◆ YOUR GOAL ◆
Output only the lines below that start at the line containing "right shoulder: (172, 354)" and end at the line containing "right hip: (51, 178)", with both ends kept.

◆ Skeletal landmark data ◆
--------
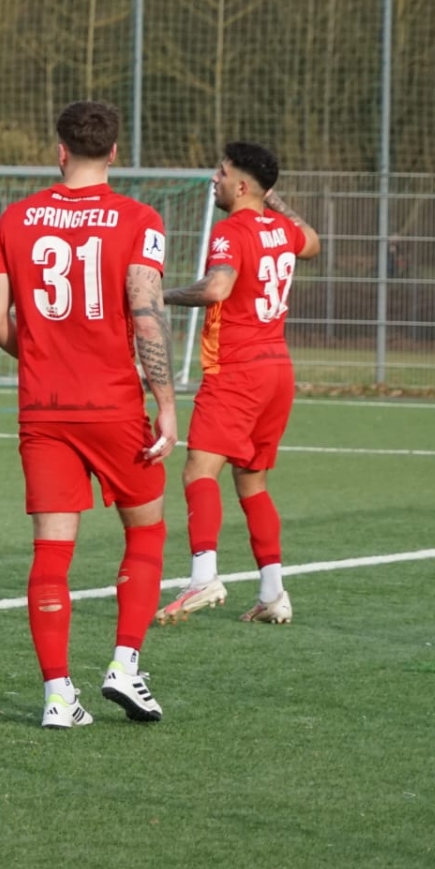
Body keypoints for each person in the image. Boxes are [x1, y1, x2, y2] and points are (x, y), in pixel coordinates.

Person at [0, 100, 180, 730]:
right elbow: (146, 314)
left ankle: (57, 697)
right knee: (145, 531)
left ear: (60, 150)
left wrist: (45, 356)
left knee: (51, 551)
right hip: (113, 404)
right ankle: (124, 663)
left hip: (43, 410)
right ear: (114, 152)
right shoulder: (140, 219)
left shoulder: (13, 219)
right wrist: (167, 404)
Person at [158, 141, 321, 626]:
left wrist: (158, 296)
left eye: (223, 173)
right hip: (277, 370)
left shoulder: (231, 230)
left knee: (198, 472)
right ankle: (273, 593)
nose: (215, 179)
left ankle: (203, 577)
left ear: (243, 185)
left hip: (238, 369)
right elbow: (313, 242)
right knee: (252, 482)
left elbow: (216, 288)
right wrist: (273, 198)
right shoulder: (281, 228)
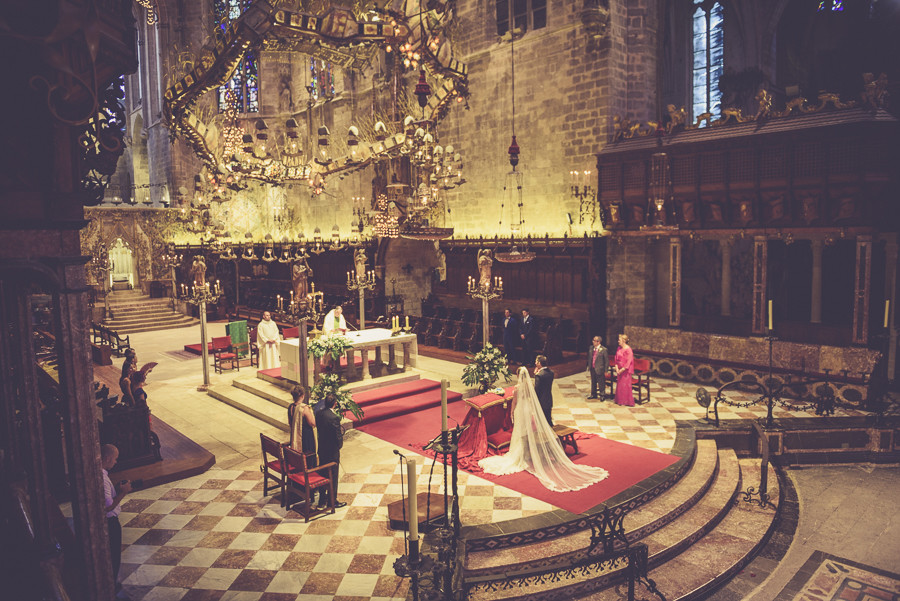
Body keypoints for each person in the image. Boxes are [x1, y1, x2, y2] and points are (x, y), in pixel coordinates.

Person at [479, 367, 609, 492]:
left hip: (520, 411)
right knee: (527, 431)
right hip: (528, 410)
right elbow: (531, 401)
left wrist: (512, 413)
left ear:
--------
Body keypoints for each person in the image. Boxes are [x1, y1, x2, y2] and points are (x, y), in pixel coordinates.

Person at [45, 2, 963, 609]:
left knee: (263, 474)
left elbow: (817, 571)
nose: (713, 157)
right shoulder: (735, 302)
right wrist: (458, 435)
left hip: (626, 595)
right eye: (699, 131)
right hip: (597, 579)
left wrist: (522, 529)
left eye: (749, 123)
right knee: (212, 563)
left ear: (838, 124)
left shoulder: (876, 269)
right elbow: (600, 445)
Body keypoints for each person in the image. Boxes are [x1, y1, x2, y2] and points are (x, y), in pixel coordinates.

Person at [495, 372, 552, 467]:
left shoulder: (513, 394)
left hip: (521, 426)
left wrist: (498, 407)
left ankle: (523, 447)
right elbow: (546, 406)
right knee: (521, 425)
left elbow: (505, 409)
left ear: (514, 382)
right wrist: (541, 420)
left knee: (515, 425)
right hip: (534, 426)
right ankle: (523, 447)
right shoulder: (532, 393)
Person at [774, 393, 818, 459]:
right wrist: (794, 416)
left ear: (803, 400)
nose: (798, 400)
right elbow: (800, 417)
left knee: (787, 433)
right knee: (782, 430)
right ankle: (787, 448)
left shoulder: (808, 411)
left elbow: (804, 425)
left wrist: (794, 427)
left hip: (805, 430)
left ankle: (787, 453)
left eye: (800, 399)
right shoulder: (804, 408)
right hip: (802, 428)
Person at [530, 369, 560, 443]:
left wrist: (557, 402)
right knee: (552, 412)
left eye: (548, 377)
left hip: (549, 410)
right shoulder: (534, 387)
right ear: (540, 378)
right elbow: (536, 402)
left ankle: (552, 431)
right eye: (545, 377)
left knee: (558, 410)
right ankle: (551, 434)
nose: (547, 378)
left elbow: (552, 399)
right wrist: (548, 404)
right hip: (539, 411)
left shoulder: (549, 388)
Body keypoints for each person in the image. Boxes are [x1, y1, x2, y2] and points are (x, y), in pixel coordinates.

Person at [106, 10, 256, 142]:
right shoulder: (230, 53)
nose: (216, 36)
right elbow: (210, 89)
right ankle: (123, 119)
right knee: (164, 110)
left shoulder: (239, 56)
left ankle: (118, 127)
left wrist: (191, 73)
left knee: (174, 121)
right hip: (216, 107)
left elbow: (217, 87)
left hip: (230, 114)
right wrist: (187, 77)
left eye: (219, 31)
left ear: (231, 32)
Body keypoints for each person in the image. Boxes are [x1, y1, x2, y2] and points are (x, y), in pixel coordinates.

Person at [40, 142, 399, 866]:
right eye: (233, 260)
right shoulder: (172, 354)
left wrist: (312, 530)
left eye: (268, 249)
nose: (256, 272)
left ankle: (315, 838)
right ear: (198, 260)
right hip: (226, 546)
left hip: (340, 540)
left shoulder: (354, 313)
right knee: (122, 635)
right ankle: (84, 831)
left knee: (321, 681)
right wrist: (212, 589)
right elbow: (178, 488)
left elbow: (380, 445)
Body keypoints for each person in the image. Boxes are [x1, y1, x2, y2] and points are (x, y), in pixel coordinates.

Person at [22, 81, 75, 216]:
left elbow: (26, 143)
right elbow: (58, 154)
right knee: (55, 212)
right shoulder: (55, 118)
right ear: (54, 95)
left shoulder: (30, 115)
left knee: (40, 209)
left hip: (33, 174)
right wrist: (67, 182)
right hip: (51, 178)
--------
◆ WRITTEN REPLY ◆
right shoulder: (172, 354)
left wrist: (312, 530)
left eye: (268, 249)
nose: (256, 272)
left ankle: (315, 838)
right ear: (198, 260)
right hip: (226, 546)
left hip: (340, 540)
left shoulder: (354, 313)
right knee: (122, 635)
right ankle: (84, 831)
left knee: (321, 681)
right wrist: (212, 589)
right elbow: (178, 488)
left elbow: (380, 445)
Body keypoints for each person in the image. Boxes are [x1, y1, x2, y2] and points are (x, y), in pixel coordinates.

Person at [22, 81, 75, 216]:
left elbow: (26, 143)
right elbow: (58, 154)
right knee: (55, 212)
right shoulder: (55, 118)
right ear: (54, 95)
left shoulder: (30, 115)
left knee: (40, 209)
left hip: (33, 174)
right wrist: (67, 182)
right hip: (51, 178)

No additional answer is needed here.